How we think about AI governance in HR
The adverse-decision rule, the prompt log, and why humans stay in the loop.
The easiest way to build a demo-worthy HR AI is to let it make decisions. The easiest way to build a trustworthy HR AI is to refuse to.
Those two goals pull in opposite directions — so we wrote down where we stand.
The adverse-decision rule
The Lenavio AI Assistant will never, autonomously, do any of the following:
- Terminate, demote, or discipline an employee
- Approve or deny a leave request, expense, or offer letter
- Close a complaint case
- Change compensation or title
- Flag an employee as a compliance risk without surfacing the underlying evidence
If an action materially affects someone's employment or record, a human has to take it. The AI can draft, suggest, summarize, and surface — but the mouse-click is ours.
What it does instead
Three things, mostly:
- Surface. Pull signal out of cross-module data. "Which managers have approved >40 hours overtime three weeks running?" — that's a question worth answering, and it used to take a BI analyst.
- Draft. PIP templates, policy updates, complaint responses, offer letters. A human edits. A human sends.

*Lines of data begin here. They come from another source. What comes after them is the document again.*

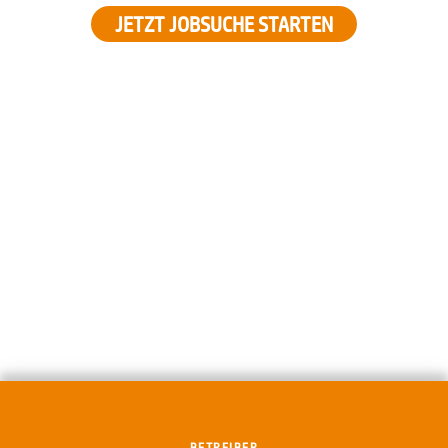
JETZT JOBSUCHE STARTEN
BETREIBER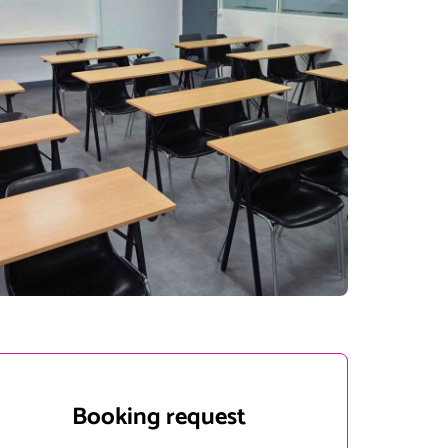
Booking request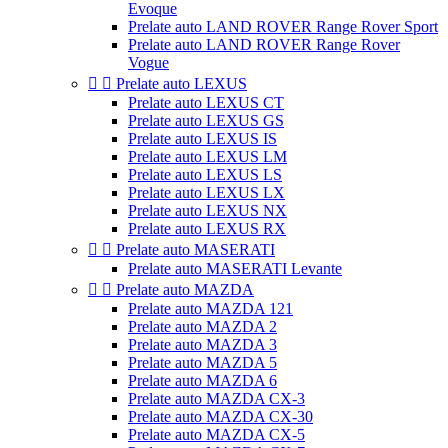
Evoque
Prelate auto LAND ROVER Range Rover Sport
Prelate auto LAND ROVER Range Rover
Vogue


Prelate auto LEXUS
Prelate auto LEXUS CT
Prelate auto LEXUS GS
Prelate auto LEXUS IS
Prelate auto LEXUS LM
Prelate auto LEXUS LS
Prelate auto LEXUS LX
Prelate auto LEXUS NX
Prelate auto LEXUS RX


Prelate auto MASERATI
Prelate auto MASERATI Levante


Prelate auto MAZDA
Prelate auto MAZDA 121
Prelate auto MAZDA 2
Prelate auto MAZDA 3
Prelate auto MAZDA 5
Prelate auto MAZDA 6
Prelate auto MAZDA CX-3
Prelate auto MAZDA CX-30
Prelate auto MAZDA CX-5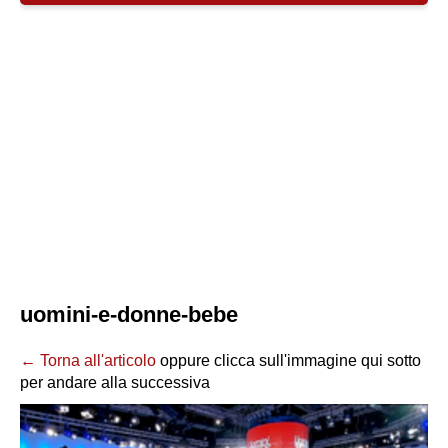
uomini-e-donne-bebe
← Torna all'articolo
oppure clicca sull'immagine qui sotto
per andare alla successiva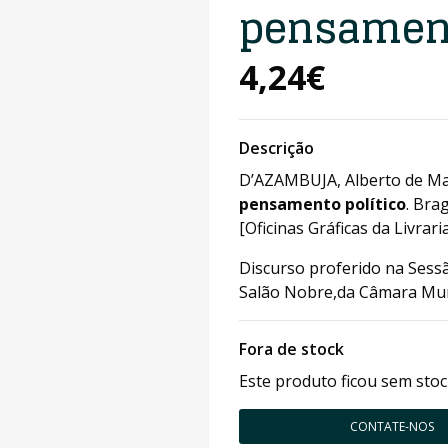
pensament
4,24€
Descrição
D’AZAMBUJA, Alberto de M
pensamento político
. Bra
[Oficinas Gráficas da Livrar
Discurso proferido na Sessã
Salão Nobre,da Câmara Mun
Fora de stock
Este produto ficou sem stoc
CONTATE-NOS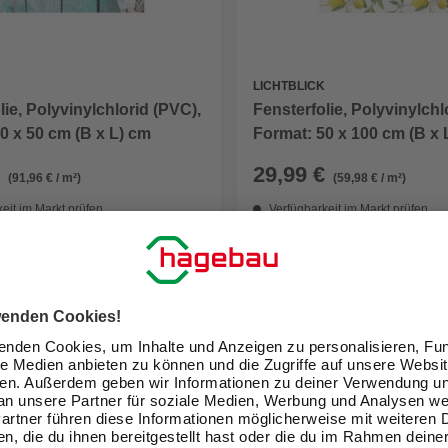
LICHTBLICK
lie, Polyvinylchlorid (PVC),
Fensterfolie, Polyvinylchl
0 x 50 cm (B x L) cm
Format: 50 x 100 cm (B x 
29,99 €
(91,96 € / m²)
(59,98 € / m²)
eit im Markt prüfen
Verfügbarkeit im Markt prüfen
lieferbar
 14.08. - 17.08.
Zustellung 14.08. - 17.08.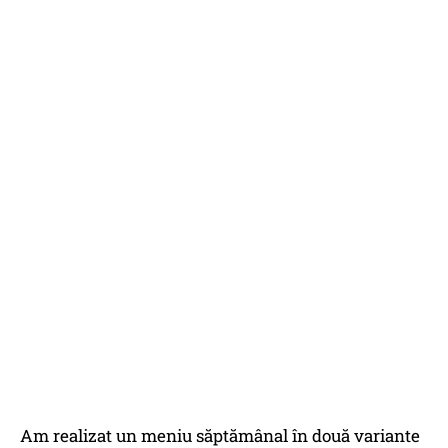
Am realizat un meniu săptămânal în două variante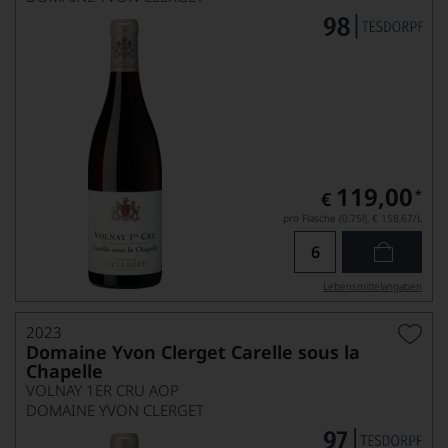
119,00
*
€
pro Flasche (0.75l),
€ 158,67
/L
Lebensmittel­angaben
2023
Domaine Yvon Clerget Carelle sous la
Chapelle
VOLNAY 1ER CRU AOP
DOMAINE YVON CLERGET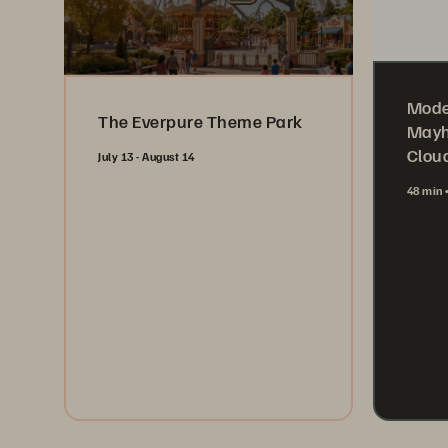
Mode
The Everpure Theme Park
Mayh
Cloud
July 13 - August 14
48 min
Register Now
Wa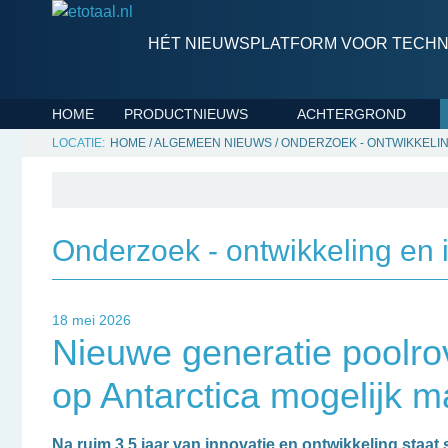
HÉT NIEUWSPLATFORM VOOR TECHNI
HOME
PRODUCTNIEUWS
ACHTERGROND
HOME
/
ALGEMEEN NIEUWS
/
ONDERZOEK - ONTWIKKELIN
Onderzoek - ontwikkeling en 
18 mei 2026
Nieuwe generatie poolr
op Antarctica mogelijk m
Na ruim 3,5 jaar van innovatie en ontwikkeling staa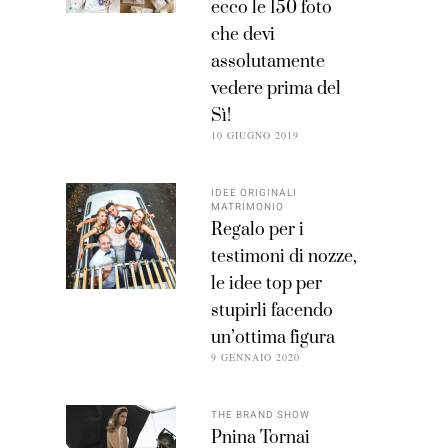
ecco le 150 foto
che devi
assolutamente
vedere prima del
Sì!
10 GIUGNO 2019
IDEE ORIGINALI
MATRIMONIO
Regalo per i
testimoni di nozze,
le idee top per
stupirli facendo
un’ottima figura
9 GENNAIO 2020
THE BRAND SHOW
Pnina Tornai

- Explain. When a pattern is worth flagging, the AI shows its work — the underlying query, the rows, the time window. No black-box vibes.
The prompt log
Every prompt and every output is logged, per-tenant, for 90 days (configurable). Logs are searchable by your admins, redactable per our DPA, and never used to train external models.
If you're asking "can you show us the logs?" — the answer is yes, any time.
Why this matters now
The HR software industry is entering its AI moment. A lot of products will ship a lot of features quickly. Some of those features will be fine. Some will make decisions they shouldn't.
We'd rather be the boring one that keeps humans in the loop than the magical one that quietly takes them out.